→ EXCERPT PROVIDED:
_ _ _ _ _ _ _

Brad and Laurie Foster, right, are the owners of Vista Valley Ag in Ririe. They host an annual potato dig where members of the community can come and dig potatoes out of their field for free and take them home. The photo on the left is of last year’s dig. | Josh Foster
IDAHO FALLS – Amid inflation and soaring gas and food prices, many families have felt a strain on their bank accounts. Certain grocery items may not be as attainable as they used to be.
A local farm is hoping to provide some relief. Vista Valley Ag, a potato farm in Ririe, is hosting a community potato dig on Saturday. Between 10 a.m. and noon, anyone is welcome to dig potatoes from their 5-acre field for free and take them home.
“Bring the kids out to the farm. Let them get in the dirt and pick a box or two of potatoes,” Josh Foster, whose parents own the farm, tells EastIdahoNews.com.
The event has been an annual tradition for Boyd and Laurie Foster for the last 24 years. It attracts people throughout eastern Idaho every year, and people as far as Wyoming have even shown up.
It was Josh’s grandmother, Melba, who started the tradition.
Laurie explains Melba didn’t like the idea that there could be people in eastern Idaho going without food during the holiday season. They had an overabundance of potato crops that year and wanted to share it with those who could use it rather than let it go to waste.
“We started out taking a truck and putting a sign up that said ‘come and get free potatoes.’ People did that, but they didn’t feel right about it,” Laurie recalls about the first year. “We tried it a little different the next year, and we still didn’t get the feel that — we thought we’d give away more potatoes.”
In the ensuing years, they decided to set aside five acres of their crop specifically for this purpose and let people know about it through local churches and schools.
“It ended up being something that people love,” Laurie says.
Not only does Laurie enjoy being able to share her good fortune with others, but she says it’s also an educational opportunity. Through the years, she’s realized many families have never experienced working in a potato field and it’s fun for them to see what it’s like.
“If older generations come, they say, ‘When we harvested potatoes, this is how we had to do it. We didn’t have a machine that opened up the ground and dumped everything,’” she says.
Tractor digging up spuds during a potato dig in 2019. | Josh Foster
It’s a joy for Laurie to overhear families talking about picking potatoes for a friend or loved one who’s elderly or in poor health and not able to come.

_ _ _ _ _ _ _

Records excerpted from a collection

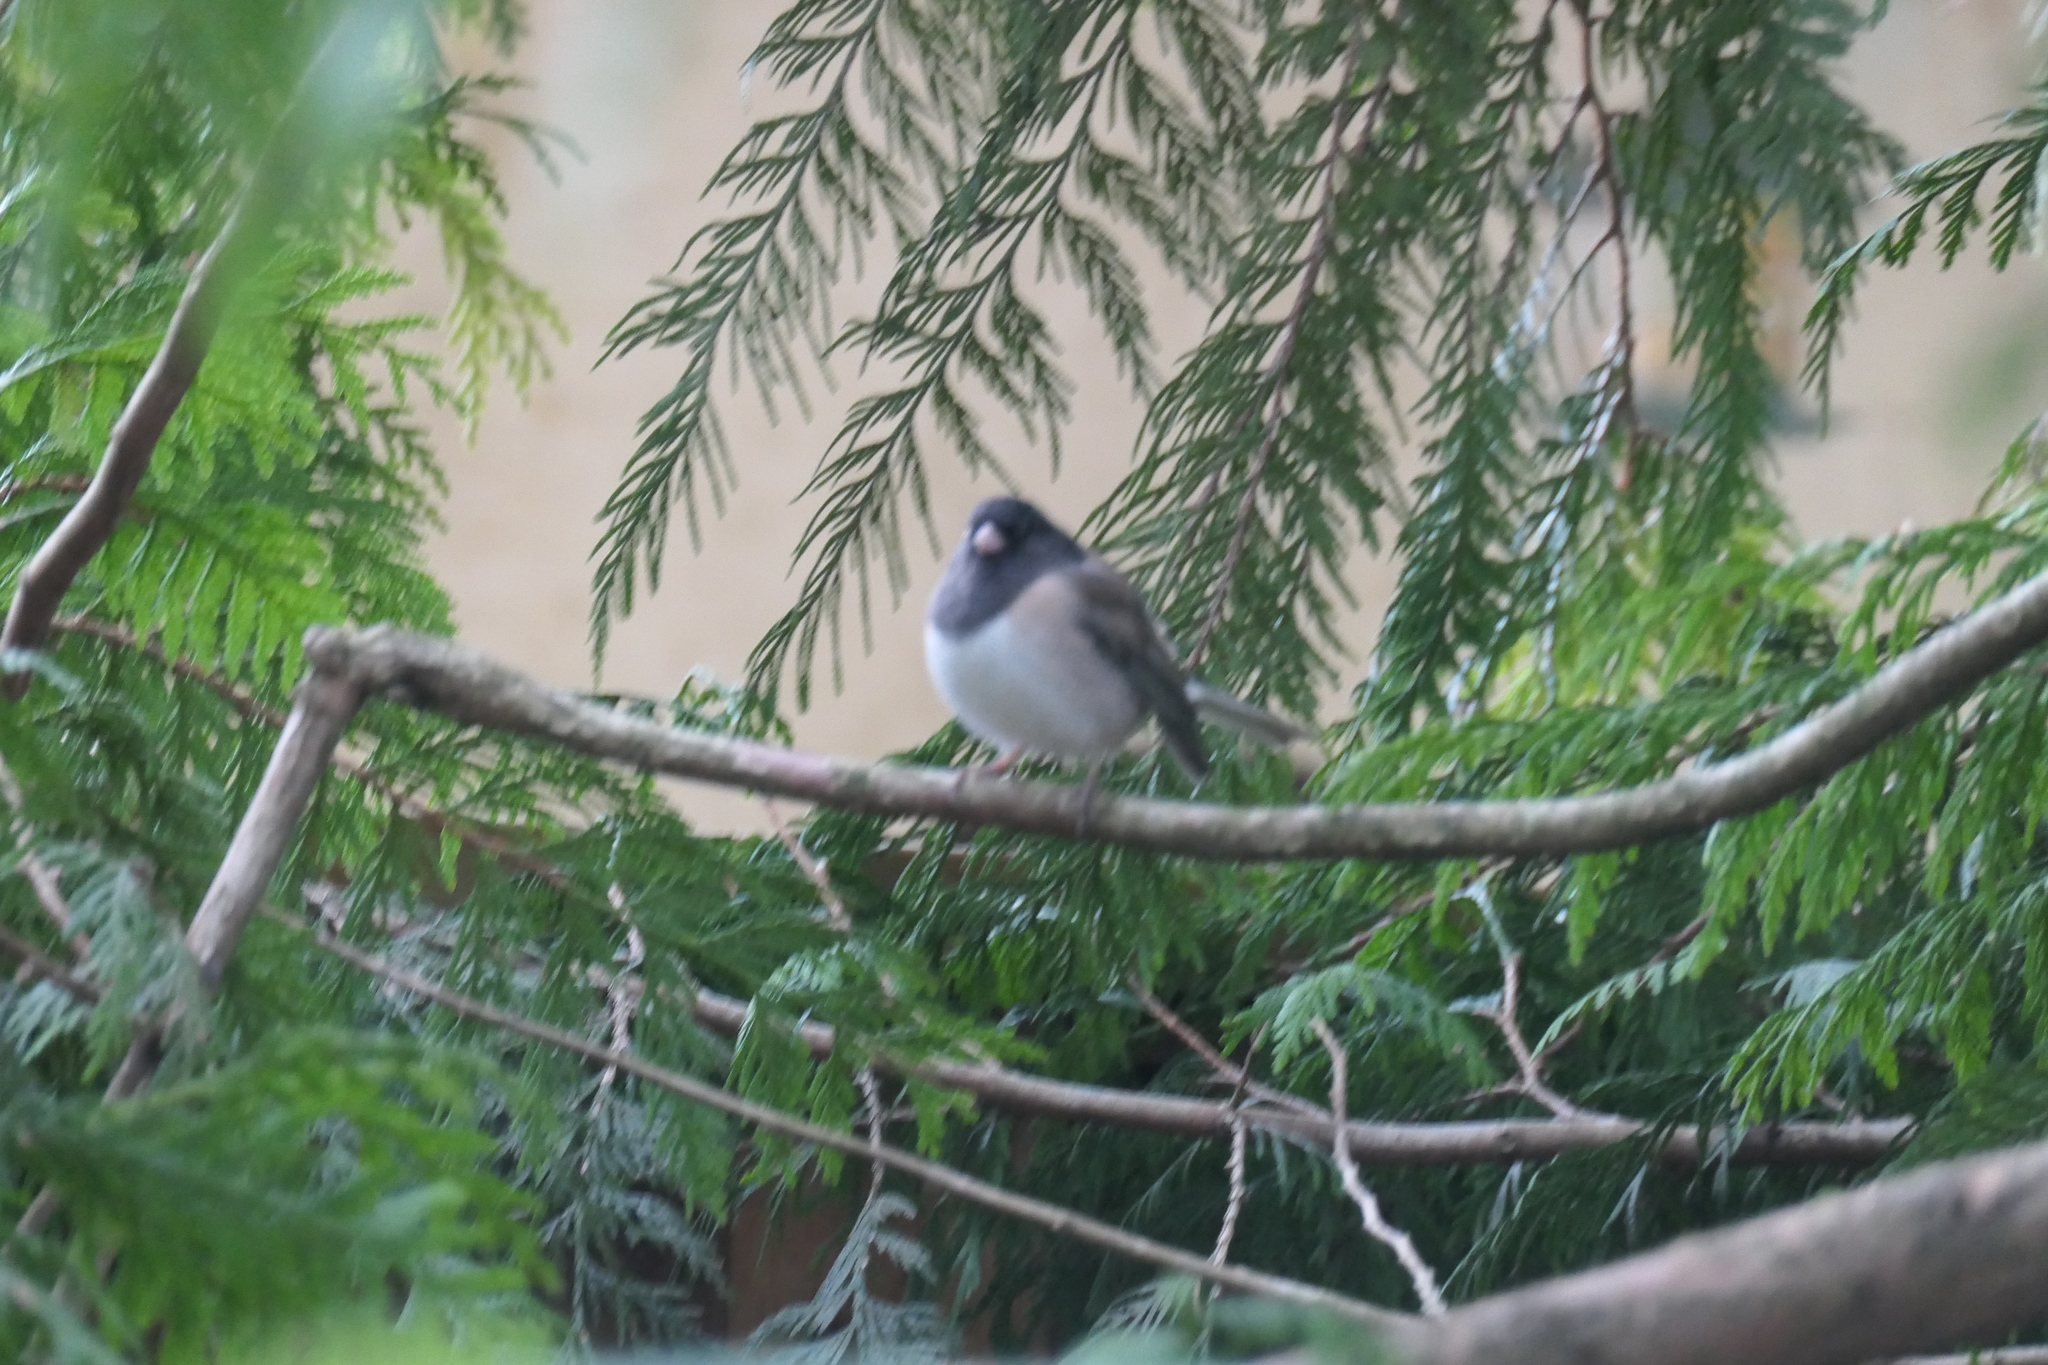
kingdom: Animalia
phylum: Chordata
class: Aves
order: Passeriformes
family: Passerellidae
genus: Junco
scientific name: Junco hyemalis
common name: Dark-eyed junco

_ _ _ _ _ _ _

→ WORK TASK 1:
Set down a passage from the potato dig article word for word. Begin at the words "A local farm" and stop after "started the tradition.".
→ WORK TASK 2:
According to the potato dig article, who started the tradition of the community dig?

→ EXPECTED OUTPUT 1:
A local farm is hoping to provide some relief. Vista Valley Ag, a potato farm in Ririe, is hosting a community potato dig on Saturday. Between 10 a.m. and noon, anyone is welcome to dig potatoes from their 5-acre field for free and take them home.
“Bring the kids out to the farm. Let them get in the dirt and pick a box or two of potatoes,” Josh Foster, whose parents own the farm, tells EastIdahoNews.com.
The event has been an annual tradition for Boyd and Laurie Foster for the last 24 years. It attracts people throughout eastern Idaho every year, and people as far as Wyoming have even shown up.
It was Josh’s grandmother, Melba, who started the tradition.

→ EXPECTED OUTPUT 2:
Josh's grandmother, Melba.